Specifically the corrupt fields occur at least mostly in Record messages. They appear to be fields that are not used for the first several message records, like latitude and longitude before gps is working, but are used in later messages. However on the second pass these fields are produced even for the earlier messages. A couple are produced twice even (Same Field.Num, with the second copy seeming to have two subfields, or maybe just multiple values, I forgot which). These extraneous fields have values have max integer values such as 0x7FFFFFFF 0xFFFFFFFF and 0xFFFF. The final encoded files cause errors on most reading tools such as gpxsee (undefined data message). The bug does not occur if decoding twice and then encoding once.

I was able to fix this by adding a simple cleanup function after the decode that searches _allMessages for fields with the bad values, and removes the fields (Mesg.RemoveField()). The resulting messages all look like they did in the first pass decode, and the encoded file is then fine. It's clear that these fields should not be there on a 2nd pass of decode. It's not clear why they create "undefined data message" when encoded and read with gpxsee or why removing them fixes that. They may be malformed in other ways.

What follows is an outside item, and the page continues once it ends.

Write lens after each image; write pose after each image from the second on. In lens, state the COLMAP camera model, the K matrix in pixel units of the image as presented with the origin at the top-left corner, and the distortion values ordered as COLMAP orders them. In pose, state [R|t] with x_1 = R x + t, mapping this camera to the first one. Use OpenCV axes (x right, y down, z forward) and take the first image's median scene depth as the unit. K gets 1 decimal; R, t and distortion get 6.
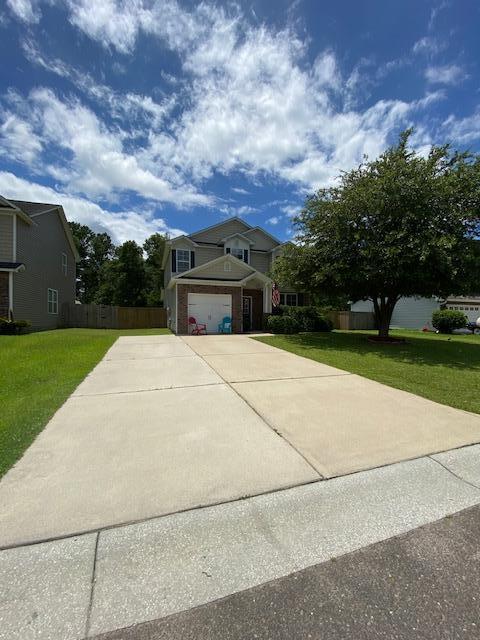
lens RADIAL K [[262.0, 0, 237.2], [0, 262.0, 324.4], [0, 0, 1]] dist [-0.008482, -0.006086]
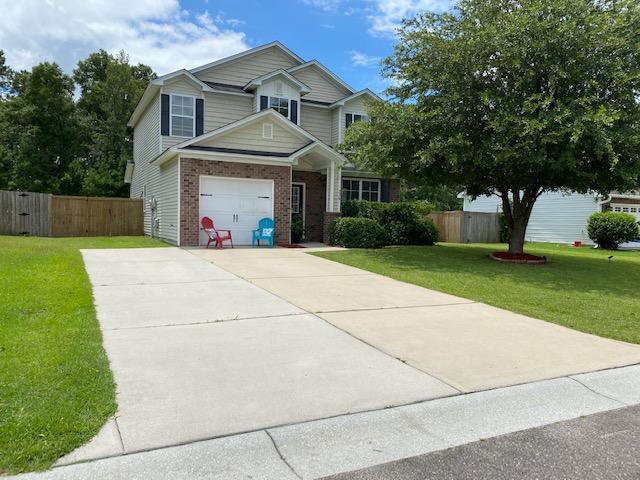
lens RADIAL K [[499.7, 0, 323.7], [0, 499.7, 251.7], [0, 0, 1]] dist [-0.008071, 0.007145]
pose [[0.988811, 0.005509, 0.149069, -0.151217], [-0.011297, 0.999214, 0.038009, 0.006051], [-0.148742, -0.039268, 0.988096, -0.238070]]
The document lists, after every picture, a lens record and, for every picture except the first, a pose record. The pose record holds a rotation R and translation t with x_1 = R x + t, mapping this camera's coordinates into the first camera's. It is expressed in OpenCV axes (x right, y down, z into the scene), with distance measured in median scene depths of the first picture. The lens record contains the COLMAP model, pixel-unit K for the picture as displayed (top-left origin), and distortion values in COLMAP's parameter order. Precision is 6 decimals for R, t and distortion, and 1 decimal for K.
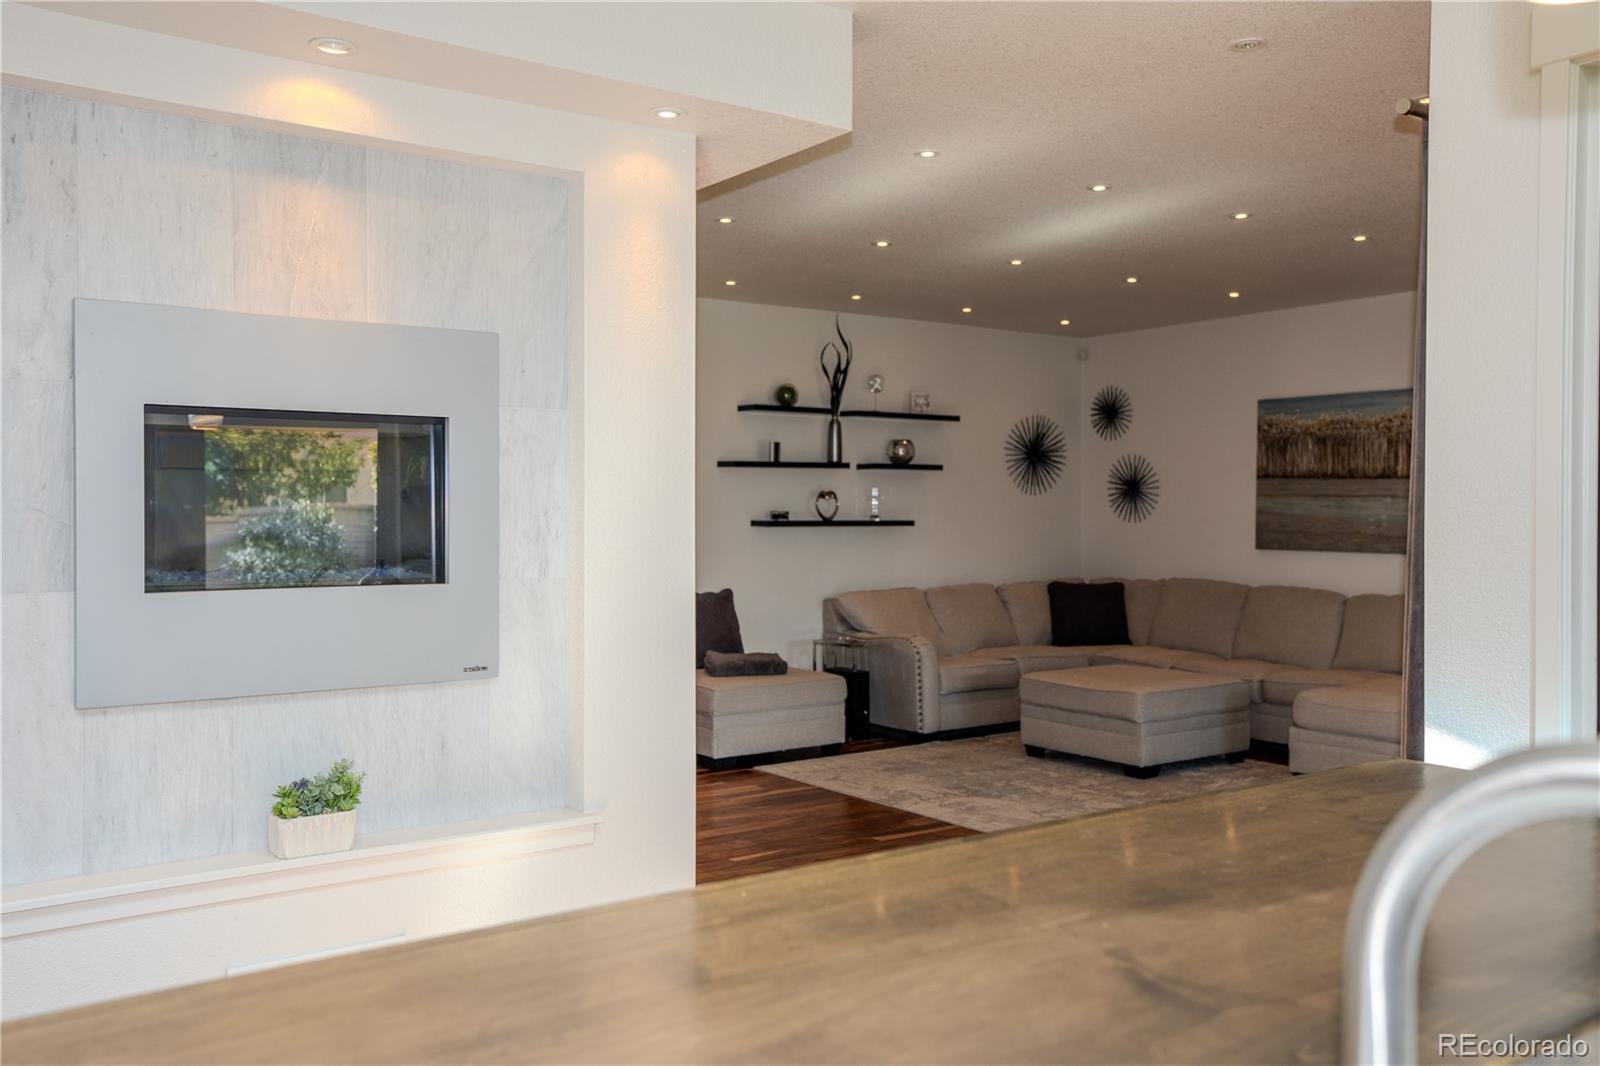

This is with C# 12 and .NET core SDK 8.0.something (latest). This could be a factor as the code was targeted to and I guess originally tested with a much older build system.

(Edit, I found the edit, and preview, both a little hidden.)

2015472 9 months ago

Using Fit.BaseType[].size and Fit.BaseType[].isSigned to construct the max byte values to compare against works perfectly for me to find and remove all incorrectly read fields. Of course it removes these potentially valid values from the data too, but I can live with that.

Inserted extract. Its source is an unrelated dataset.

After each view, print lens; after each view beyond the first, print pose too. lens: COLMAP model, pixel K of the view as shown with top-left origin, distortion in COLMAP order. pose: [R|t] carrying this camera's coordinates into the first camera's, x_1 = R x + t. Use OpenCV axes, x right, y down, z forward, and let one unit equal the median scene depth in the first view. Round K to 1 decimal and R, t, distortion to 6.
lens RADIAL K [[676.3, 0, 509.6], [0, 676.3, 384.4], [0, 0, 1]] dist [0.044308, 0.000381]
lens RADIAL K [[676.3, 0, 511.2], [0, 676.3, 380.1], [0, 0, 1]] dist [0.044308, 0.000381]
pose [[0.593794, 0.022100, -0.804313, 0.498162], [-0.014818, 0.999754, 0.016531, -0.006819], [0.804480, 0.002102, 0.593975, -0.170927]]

To reiterate, the corruption here is not in a file that I wrote. The file is only being read twice. The corruption occurs on the 2nd read. Expected behavior is that reading a file twice generates identical data. The bug also occurs though when reading many files (if encoding to other files in between). It's just that reading the same file twice is more convincing evidence of the problem.

2015472 9 months ago

No thoughts on this? Did I do something dumb here? It's weird, because this would seem to require some static state in Decode(). A little rummaging through the decompile output didn't show any obvious signs of such, but I didn't follow every level of inheritance and composition in it.